For several minutes they watched the British gathered in front of the hotel. Paul said, "I believe they're going to burn it." The ugly soldier said nothing. There were a couple of Americans mixed in with the British and a discussion was on-going. Minutes passed. More British officers, bearing sword and epaulets, arrived and joined the disputations. The ugly soldier lingered skittishly behind a porch, peering over the rails.

The British and the Americans went on arguing, went into the hotel and came out again. It all seemed foolish to Paul, so it was a relief when the ugly soldier turned away abruptly. "I need to think over this," he said. "Where can we get something to drink? To clear my head?"

They moved away and down the street. The ugly soldier wandered into an alley, tried some doors, and discovered an unlocked servants' door. Paul followed him inside. Like an offered blessing, two open bottles of wine lay spilled on the table in the kitchen. The ugly soldier seized one bottle and drank the remnants. He coughed and slammed the bottle down. "Badly made wine is a vicious fluid," he said.

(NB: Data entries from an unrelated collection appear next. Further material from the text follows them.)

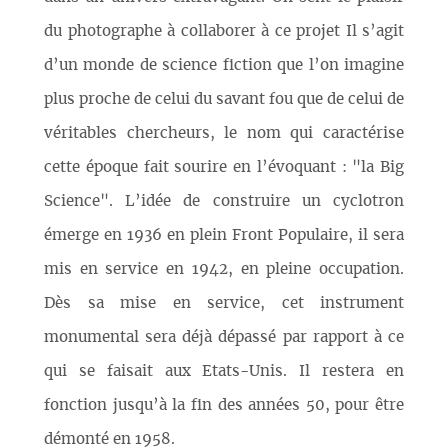
du photographe à collaborer à ce projet Il s’agit
d’un monde de science fiction que l’on imagine
plus proche de celui du savant fou que de celui de
véritables chercheurs, le nom qui caractérise
cette époque fait sourire en l’évoquant : "la Big
Science". L’idée de construire un cyclotron
émerge en 1936 en plein Front Populaire, il sera
mis en service en 1942, en pleine occupation.
Dès sa mise en service, cet instrument
monumental sera déjà dépassé par rapport à ce
qui se faisait aux Etats-Unis. Il restera en
fonction jusqu’à la fin des années 50, pour être
démonté en 1958.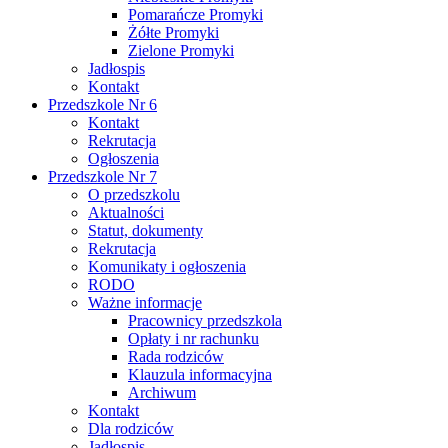
Pomarańcze Promyki
Żółte Promyki
Zielone Promyki
Jadłospis
Kontakt
Przedszkole Nr 6
Kontakt
Rekrutacja
Ogłoszenia
Przedszkole Nr 7
O przedszkolu
Aktualności
Statut, dokumenty
Rekrutacja
Komunikaty i ogłoszenia
RODO
Ważne informacje
Pracownicy przedszkola
Opłaty i nr rachunku
Rada rodziców
Klauzula informacyjna
Archiwum
Kontakt
Dla rodziców
Jadłospis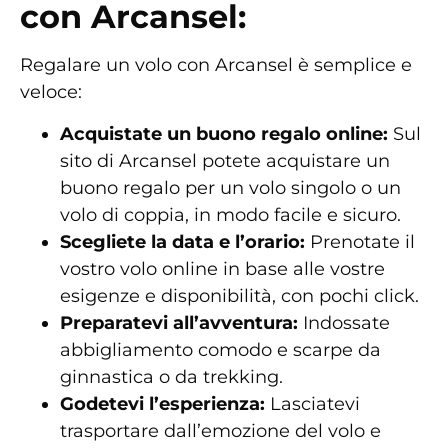
con Arcansel:
Regalare un volo con Arcansel è semplice e
veloce:
Acquistate un buono regalo online:
Sul
sito di Arcansel potete acquistare un
buono regalo per un volo singolo o un
volo di coppia, in modo facile e sicuro.
Scegliete la data e l’orario:
Prenotate il
vostro volo online in base alle vostre
esigenze e disponibilità, con pochi click.
Preparatevi all’avventura:
Indossate
abbigliamento comodo e scarpe da
ginnastica o da trekking.
Godetevi l’esperienza:
Lasciatevi
trasportare dall’emozione del volo e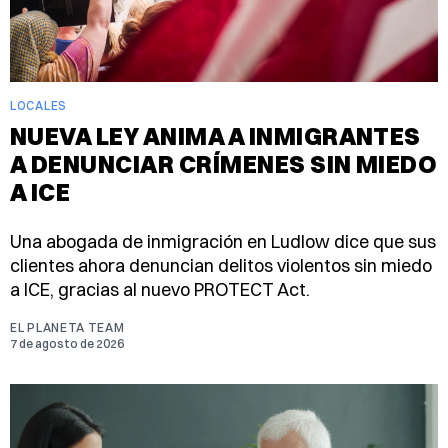
LOCALES
NUEVA LEY ANIMA A INMIGRANTES
A DENUNCIAR CRÍMENES SIN MIEDO
A ICE
Una abogada de inmigración en Ludlow dice que sus
clientes ahora denuncian delitos violentos sin miedo
a ICE, gracias al nuevo PROTECT Act.
EL PLANETA TEAM
7 de agosto de 2026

Paul picked up the other bottle, but it was empty. "You drank it all," he complained.

"Where do they print the money?" the ugly soldier asked. "Those are what we want. The presses. Or not the presses but the dies." He swung the empty wine bottle loosely in his hand. "Along with some ink and paper stock. Even if they change money, they will still have to honor the old for a time. Make our own money. But we must be quick. If the officers find the presses, they will destroy them and burn the whole place to the ground."

"If they've gotten to the Patent Office, surely they've already been to the Treasury."

"You're probably right." The ugly soldier brooded. "If we could steal all the clocks, people will pay us to tell them what time it is."

"And the watches and sundials."

"Yes, those too."

Paul snickered. The ugly soldier turned on him a mournful look, which, with the buck teeth, looked strange and awful.

"You're American, are you not?" asked the ugly soldier. "You're supposed to be a frontier entrepreneur. You're supposed to be resourceful, are you not?"

But Paul had grown up post-Revolution and had always been American with no idea that an American was supposed to be anything. He had been nowhere else, and to him America was everything. Attempting to placate the ugly soldier, Paul said, "We might go to some of the houses that have burned and gather the nails out of the ashes."

In a cupboard they found food and a couple more bottles of wine and passed some hours drinking and discussing in this fashion. By late afternoon both were exhausted, and they went into separate bedrooms on the second floor. Paul's bed was small, forcing him to curl his legs.

In his sleep he was bothered by the face of his mother. She looked down on him from the greatest possible heights, and he wished he could earn her pride, but in himself knew he never would. His mother was uncompromising, and life was too hard. When it offered certain chances, he could not turn from them.

After a few hours of worthless sleep, he got up and wandered about the room.

She had punished him if he failed to stand when addressed; if he said I have heard this before; if he sniggered; if he forgot to remove his hat when entering a doorway; if he failed to bow to a stranger; if he made what she called antic postures. Forbidden were nicknames, ugly faces, pointing, lying, jeering, or wicked assertions. Sometimes in punishment a branch was cut and split at one end, then pinched over his nose and left hanging. Sometimes he was struck about the head with a heavy thimble. Sometimes he had to sit for hours on a one-legged stool. Sometimes, if he had been surly, a wooden rod was tied into his mouth like a horse's bit. He never knew his father, and he hated his mother. Then she died, and he cried for days, and he would have turned a knife in his own guts to have her back.